◆ **TASK MATERIAL**:
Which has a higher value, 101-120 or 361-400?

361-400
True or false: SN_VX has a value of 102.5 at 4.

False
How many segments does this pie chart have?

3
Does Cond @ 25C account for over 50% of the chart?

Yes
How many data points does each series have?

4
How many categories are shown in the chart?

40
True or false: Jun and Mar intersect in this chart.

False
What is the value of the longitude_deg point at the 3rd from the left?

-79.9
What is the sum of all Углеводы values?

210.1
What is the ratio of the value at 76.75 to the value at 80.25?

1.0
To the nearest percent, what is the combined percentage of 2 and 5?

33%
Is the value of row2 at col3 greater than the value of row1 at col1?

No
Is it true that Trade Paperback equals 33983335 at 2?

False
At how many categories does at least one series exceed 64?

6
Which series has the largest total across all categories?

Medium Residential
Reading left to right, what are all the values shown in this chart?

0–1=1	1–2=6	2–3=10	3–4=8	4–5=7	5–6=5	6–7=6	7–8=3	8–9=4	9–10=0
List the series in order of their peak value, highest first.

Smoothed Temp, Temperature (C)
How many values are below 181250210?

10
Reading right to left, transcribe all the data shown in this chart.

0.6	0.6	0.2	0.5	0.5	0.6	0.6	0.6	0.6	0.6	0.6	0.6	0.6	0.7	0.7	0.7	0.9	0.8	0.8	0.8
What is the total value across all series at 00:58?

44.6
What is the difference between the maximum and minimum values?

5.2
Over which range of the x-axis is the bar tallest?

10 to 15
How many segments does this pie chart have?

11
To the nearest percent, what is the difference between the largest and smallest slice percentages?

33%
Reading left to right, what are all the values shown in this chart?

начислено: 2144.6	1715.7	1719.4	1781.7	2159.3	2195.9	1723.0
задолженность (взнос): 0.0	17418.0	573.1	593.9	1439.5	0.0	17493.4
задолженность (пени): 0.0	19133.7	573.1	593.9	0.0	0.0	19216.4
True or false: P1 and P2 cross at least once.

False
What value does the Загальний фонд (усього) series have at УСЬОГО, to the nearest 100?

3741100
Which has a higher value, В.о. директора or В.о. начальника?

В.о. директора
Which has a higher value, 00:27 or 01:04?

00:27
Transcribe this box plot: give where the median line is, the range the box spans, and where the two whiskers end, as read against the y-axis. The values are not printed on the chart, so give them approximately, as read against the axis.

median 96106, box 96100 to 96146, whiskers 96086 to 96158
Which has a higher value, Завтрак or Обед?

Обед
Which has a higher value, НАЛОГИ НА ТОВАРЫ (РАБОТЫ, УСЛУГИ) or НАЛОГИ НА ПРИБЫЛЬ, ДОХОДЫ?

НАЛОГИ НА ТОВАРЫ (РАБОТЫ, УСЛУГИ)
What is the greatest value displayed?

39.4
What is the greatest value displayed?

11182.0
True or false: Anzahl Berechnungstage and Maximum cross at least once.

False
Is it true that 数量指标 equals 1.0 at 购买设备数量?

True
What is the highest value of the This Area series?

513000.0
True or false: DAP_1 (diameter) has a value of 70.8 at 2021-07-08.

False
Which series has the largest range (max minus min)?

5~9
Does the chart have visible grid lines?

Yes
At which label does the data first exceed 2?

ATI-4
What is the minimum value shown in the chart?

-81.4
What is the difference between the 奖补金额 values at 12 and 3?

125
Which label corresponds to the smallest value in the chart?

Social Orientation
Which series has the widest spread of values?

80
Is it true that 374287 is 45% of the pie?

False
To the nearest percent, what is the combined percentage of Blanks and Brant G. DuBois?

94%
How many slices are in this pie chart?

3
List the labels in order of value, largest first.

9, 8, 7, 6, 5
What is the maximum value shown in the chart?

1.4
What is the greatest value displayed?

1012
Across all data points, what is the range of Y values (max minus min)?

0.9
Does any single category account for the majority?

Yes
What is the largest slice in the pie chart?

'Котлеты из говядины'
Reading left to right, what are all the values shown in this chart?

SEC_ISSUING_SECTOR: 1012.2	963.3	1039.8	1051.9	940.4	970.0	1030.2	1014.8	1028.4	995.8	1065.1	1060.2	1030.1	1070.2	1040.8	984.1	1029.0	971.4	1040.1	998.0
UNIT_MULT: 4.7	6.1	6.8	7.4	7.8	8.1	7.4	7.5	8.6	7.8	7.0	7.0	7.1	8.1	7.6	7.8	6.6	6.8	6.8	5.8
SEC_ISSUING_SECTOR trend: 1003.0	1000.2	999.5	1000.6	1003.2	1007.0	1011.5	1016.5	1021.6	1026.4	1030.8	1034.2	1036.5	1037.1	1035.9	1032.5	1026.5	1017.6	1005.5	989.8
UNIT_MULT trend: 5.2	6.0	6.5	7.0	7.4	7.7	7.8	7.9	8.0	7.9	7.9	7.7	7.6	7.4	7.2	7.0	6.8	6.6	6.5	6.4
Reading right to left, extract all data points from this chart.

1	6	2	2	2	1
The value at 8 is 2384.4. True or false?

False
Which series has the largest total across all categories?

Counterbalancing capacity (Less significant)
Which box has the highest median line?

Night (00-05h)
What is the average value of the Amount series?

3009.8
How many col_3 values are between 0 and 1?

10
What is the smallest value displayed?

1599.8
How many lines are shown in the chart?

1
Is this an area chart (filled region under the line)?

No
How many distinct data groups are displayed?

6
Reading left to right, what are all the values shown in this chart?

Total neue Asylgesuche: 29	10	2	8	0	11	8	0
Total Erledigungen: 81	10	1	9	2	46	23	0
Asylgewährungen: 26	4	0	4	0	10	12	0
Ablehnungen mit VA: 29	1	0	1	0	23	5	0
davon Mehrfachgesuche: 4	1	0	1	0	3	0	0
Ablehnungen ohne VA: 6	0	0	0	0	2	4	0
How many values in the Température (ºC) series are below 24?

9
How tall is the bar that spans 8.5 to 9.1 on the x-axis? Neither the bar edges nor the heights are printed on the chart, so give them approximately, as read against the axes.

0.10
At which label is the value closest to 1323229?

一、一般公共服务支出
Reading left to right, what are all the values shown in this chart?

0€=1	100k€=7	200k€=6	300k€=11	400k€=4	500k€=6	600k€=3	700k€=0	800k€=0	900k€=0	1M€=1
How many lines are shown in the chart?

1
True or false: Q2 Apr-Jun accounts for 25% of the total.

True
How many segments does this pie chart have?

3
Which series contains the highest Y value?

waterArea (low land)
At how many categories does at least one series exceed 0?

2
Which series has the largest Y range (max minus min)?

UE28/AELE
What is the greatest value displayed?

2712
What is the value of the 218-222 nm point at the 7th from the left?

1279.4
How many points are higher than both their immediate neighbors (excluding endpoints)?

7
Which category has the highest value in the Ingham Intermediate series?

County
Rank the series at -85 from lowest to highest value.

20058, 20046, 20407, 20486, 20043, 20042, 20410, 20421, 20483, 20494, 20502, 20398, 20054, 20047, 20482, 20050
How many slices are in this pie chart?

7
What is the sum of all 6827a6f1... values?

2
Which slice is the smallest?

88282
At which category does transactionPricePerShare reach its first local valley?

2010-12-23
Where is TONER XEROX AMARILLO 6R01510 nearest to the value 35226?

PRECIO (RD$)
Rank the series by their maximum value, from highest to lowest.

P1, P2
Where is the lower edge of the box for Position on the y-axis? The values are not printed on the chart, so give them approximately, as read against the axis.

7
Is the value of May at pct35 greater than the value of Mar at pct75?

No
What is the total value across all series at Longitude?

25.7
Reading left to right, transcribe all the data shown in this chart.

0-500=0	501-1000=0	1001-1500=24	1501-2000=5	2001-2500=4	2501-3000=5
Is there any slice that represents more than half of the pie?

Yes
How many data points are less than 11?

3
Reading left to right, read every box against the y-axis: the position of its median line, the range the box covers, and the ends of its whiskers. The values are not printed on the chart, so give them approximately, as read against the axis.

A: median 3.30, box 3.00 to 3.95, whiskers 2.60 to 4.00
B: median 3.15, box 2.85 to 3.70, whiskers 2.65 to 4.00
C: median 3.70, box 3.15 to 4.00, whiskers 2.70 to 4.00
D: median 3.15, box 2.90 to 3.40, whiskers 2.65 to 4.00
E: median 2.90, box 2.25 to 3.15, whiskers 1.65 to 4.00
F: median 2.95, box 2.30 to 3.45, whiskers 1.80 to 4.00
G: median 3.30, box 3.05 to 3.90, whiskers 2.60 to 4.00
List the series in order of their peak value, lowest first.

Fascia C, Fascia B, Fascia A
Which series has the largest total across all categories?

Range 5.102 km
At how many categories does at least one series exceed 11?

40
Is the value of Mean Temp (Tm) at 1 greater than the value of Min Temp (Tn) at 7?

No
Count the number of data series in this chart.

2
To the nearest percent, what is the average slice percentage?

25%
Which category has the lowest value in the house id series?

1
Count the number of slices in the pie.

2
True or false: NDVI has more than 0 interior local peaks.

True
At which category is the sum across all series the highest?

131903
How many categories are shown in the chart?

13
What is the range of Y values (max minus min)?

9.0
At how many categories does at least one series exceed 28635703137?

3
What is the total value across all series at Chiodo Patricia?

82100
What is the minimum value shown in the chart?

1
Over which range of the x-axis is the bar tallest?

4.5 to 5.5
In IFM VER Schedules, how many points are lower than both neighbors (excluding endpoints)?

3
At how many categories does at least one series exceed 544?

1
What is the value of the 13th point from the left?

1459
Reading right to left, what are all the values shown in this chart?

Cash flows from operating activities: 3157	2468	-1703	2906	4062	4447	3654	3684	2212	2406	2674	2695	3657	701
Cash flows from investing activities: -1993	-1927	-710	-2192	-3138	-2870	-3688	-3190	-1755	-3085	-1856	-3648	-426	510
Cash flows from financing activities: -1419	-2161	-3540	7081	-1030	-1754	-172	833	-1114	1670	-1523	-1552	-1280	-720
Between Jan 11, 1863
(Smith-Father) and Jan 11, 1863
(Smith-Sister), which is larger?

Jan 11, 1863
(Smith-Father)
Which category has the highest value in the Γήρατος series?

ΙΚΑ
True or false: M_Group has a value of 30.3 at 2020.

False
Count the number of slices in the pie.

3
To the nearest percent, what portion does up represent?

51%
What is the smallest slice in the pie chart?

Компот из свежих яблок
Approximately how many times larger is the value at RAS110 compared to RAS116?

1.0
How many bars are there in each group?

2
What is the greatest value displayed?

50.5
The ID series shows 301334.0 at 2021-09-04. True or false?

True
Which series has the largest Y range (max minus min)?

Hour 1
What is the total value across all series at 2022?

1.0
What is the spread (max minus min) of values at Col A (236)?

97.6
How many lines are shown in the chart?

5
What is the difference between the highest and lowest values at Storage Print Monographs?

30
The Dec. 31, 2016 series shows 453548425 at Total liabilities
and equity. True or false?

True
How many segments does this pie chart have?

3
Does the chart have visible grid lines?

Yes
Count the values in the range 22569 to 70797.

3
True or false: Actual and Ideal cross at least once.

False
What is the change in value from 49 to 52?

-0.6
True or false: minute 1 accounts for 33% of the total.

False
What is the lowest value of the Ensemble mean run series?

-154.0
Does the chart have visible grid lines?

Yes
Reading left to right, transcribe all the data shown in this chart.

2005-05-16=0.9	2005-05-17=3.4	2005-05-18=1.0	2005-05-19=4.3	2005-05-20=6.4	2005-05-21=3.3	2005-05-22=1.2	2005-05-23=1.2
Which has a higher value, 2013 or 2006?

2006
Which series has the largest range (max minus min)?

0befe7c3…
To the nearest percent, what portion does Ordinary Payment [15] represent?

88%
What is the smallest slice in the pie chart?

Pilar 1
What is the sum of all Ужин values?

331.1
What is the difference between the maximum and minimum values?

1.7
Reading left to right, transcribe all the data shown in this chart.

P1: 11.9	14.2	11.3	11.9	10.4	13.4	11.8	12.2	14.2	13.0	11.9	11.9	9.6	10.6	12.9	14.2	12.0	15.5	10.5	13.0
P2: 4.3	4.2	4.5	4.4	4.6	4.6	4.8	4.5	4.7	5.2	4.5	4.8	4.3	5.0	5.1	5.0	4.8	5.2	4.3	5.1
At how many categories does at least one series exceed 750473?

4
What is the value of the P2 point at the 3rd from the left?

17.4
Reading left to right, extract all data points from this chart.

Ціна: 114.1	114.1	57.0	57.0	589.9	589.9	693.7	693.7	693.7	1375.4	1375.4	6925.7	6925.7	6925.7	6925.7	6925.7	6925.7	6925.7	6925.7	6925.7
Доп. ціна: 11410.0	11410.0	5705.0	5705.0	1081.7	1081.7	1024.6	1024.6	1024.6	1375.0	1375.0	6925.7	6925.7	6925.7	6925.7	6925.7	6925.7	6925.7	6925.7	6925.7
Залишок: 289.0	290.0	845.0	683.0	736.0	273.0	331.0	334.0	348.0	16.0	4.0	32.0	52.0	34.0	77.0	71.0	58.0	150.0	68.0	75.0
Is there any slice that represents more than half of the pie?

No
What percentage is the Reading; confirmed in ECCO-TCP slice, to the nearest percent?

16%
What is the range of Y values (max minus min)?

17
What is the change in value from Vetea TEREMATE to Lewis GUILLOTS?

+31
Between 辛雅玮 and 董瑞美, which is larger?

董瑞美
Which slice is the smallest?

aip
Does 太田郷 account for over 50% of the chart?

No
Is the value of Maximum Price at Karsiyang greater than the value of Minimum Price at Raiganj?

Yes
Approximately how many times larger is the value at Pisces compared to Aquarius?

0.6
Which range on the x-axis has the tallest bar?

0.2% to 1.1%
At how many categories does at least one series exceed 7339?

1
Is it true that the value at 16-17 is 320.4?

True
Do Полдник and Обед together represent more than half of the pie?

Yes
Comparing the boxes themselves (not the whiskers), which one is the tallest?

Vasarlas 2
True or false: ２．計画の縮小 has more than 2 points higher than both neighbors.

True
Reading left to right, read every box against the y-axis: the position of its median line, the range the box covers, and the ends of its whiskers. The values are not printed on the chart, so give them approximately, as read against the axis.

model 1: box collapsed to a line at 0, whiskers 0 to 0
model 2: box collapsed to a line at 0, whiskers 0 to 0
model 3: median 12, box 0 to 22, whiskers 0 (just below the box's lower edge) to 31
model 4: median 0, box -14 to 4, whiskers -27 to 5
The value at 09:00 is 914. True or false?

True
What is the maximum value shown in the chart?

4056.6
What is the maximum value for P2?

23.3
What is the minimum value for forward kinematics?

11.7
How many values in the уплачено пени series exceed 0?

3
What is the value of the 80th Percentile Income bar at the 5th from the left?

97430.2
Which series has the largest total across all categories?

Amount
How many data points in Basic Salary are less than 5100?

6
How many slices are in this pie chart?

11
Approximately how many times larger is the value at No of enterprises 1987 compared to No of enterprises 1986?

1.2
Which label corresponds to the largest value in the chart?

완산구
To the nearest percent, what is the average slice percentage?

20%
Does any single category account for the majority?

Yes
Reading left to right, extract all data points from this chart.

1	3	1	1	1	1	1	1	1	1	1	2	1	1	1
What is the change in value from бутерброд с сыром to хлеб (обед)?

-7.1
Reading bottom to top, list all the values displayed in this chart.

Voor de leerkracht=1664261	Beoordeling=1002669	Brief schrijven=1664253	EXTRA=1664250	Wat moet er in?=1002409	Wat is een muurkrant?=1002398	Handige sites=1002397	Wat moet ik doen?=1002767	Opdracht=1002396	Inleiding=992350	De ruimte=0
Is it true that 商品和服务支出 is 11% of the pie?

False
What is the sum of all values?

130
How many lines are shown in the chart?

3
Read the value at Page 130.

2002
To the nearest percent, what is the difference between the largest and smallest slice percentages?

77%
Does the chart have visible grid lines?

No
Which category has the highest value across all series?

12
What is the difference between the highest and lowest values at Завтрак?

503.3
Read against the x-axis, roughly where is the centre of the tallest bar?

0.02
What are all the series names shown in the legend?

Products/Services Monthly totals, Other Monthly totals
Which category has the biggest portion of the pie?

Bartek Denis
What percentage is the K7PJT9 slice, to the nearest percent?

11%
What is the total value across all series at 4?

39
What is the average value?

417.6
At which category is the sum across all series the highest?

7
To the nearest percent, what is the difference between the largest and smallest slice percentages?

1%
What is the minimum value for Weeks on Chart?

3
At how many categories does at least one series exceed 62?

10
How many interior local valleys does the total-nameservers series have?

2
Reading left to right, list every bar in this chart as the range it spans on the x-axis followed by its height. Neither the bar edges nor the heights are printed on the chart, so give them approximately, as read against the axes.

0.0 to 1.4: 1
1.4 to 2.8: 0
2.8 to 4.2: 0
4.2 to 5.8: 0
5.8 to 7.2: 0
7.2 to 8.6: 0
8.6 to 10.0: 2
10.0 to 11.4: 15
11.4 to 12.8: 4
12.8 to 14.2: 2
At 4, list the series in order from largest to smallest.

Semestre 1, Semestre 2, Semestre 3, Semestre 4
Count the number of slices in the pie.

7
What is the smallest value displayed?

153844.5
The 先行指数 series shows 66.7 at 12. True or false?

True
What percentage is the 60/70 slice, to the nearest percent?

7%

◆ **WHAT THE TASK REQUIRES**: Copy everything from the start of the data down through the line containing "True or false: Jun", changing "segments" to "slices" and leaving the rest untouched.

◆ **ANSWER**:
Which has a higher value, 101-120 or 361-400?

361-400
True or false: SN_VX has a value of 102.5 at 4.

False
How many slices does this pie chart have?

3
Does Cond @ 25C account for over 50% of the chart?

Yes
How many data points does each series have?

4
How many categories are shown in the chart?

40
True or false: Jun and Mar intersect in this chart.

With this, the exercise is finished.